5. Section 2 of the Banking Companies Act, 1949, provides that the provisions of the Act shall be in addition to, and not, save as thereinafter expressly provided. In derogation of, the Companies Act, 1956, and any other law for the time being. In force, Section 483 of the Companies Act, 1956, says:
'Appeals from any order made, or decision, given, in the matter of the winding up of a company by the Court shall lie to the same Court to which, in the same manner in which, and subject to the same conditions under which appeals lie from any order or decision of the Court in cases within its ordinary jurisdiction.'
6. Sections 45-A to 45X form Part IIIA of the Banking Companies Act, 1949. Section 45-A reads as follows:
'The provisions of this Part and the rules made thereunder shall have effect notwithstanding anything inconsistent therewith contained in the Companies Act, 1956 or the Code of Civil Procedure, 1908 or the Code of Criminal Procedure, 1898 or any other law for the time being in, force or any instrument having effect by virtue of any such law; but the provisions of any such law or instrument in so far as the same are not varied by, or inconsistent with, the provisions of this Part or rules made thereunder shall apply to all proceedings under this Part.'
The question for determination is the extent of the inroad made by Section 45-N of the Banking Companies Act, 1949, on the power conferred by Section 483 of the Companies Act, 1956.
7. Sub-section (1) of Section 45-N of the Banking Companies Act, 1949, has apparently nothing to do with an order for public examination under Section 45-6 of the Act. What it does is to enact a proviso to Section 483 of the Companies Act, 1956, a proviso which in effect will read as follows:
Provided that no appeal shall lie from any order of decision of the High Court in a civil proceeding under the Banking Companies Act, 1949, when the amount or value of the subject-matter of the claim does not exceed five thousand rupees.
In other words, the effect of Section 45-N, as we see it, is only to restrict the right of appeal granted by Section 483 of the Companies Act in the cases specified in Sub-sections (1)and (2) of Section 45-N, and not to affect the right of appeal conferred by Section 483 in respect of any other matter.
8. The way in which finality is conferred by Sub-section (3) of Section 45-N is significant. It says that the decision shall be final and binding for all purposes as between the banking company on the one hand, and all persons who are parties thereto and all persons claiming through or under them or any of them, on the other hand. This will clearly show that the section has nothing to do with matters like the direction for a public examination under Section 45-G of the Banking Companies Act, 1949.
9. A, N. Aiyar's commentary to Section 45-N of the Banking Companies Act, 1949, says that when we read Sub-sections (1) and (3) together it becomes, apparent that the scope of those sub-sections is not general but is restricted to cases (a) where there is a claim the subject matter of which can be valued in terms of money, (b) the company is one party to the claim and (c) there are other persons against whom the claim is made or who are the claimants; and that the section, therefore, does not apply to an order directing a public examination of a director or officer of a banking company.

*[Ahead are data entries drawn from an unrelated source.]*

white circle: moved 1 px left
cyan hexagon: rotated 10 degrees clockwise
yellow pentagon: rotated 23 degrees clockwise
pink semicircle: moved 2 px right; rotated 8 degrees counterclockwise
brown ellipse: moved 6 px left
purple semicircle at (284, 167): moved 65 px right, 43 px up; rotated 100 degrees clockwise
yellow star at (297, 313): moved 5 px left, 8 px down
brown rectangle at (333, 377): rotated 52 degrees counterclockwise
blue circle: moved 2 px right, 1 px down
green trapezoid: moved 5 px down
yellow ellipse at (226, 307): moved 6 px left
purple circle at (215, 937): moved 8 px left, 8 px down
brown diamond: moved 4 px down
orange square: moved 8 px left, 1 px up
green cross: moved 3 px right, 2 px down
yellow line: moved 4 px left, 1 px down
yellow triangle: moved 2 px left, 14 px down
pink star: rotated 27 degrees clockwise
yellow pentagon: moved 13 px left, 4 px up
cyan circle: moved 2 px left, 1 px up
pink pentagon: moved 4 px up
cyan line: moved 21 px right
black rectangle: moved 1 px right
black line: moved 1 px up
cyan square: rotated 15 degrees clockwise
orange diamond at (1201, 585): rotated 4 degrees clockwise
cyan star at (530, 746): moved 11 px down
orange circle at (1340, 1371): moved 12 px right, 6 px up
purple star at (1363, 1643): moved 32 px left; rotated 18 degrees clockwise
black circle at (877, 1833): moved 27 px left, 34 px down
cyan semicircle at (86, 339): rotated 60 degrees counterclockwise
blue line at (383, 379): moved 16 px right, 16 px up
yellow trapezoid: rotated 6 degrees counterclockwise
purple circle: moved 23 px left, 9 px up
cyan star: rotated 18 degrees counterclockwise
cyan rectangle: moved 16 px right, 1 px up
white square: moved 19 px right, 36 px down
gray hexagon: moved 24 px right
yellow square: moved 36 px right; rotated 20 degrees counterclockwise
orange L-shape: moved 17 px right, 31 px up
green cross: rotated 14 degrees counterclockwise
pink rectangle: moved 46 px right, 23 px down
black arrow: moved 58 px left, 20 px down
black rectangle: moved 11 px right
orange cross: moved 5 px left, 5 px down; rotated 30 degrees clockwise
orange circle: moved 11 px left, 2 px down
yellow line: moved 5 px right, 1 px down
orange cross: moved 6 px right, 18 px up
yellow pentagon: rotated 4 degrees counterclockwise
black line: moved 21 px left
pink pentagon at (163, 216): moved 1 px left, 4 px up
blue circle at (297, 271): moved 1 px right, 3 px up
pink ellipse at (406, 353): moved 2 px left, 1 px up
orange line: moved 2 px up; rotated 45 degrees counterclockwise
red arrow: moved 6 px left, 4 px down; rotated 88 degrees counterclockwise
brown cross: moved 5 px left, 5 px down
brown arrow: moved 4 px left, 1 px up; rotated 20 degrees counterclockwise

We are in agreement with this view and hold that the appeals before us have nothing to do with Section 45-N of the Banking Companies Act, 1949; that they are governed only by Section 483 of the Companies Act, 1956, and the Kerala High, Court Act, 1959 and the rules framed thereunder; that under those provisions the appeals are competent; and that the preliminary objection should be overruled. We decide accordingly.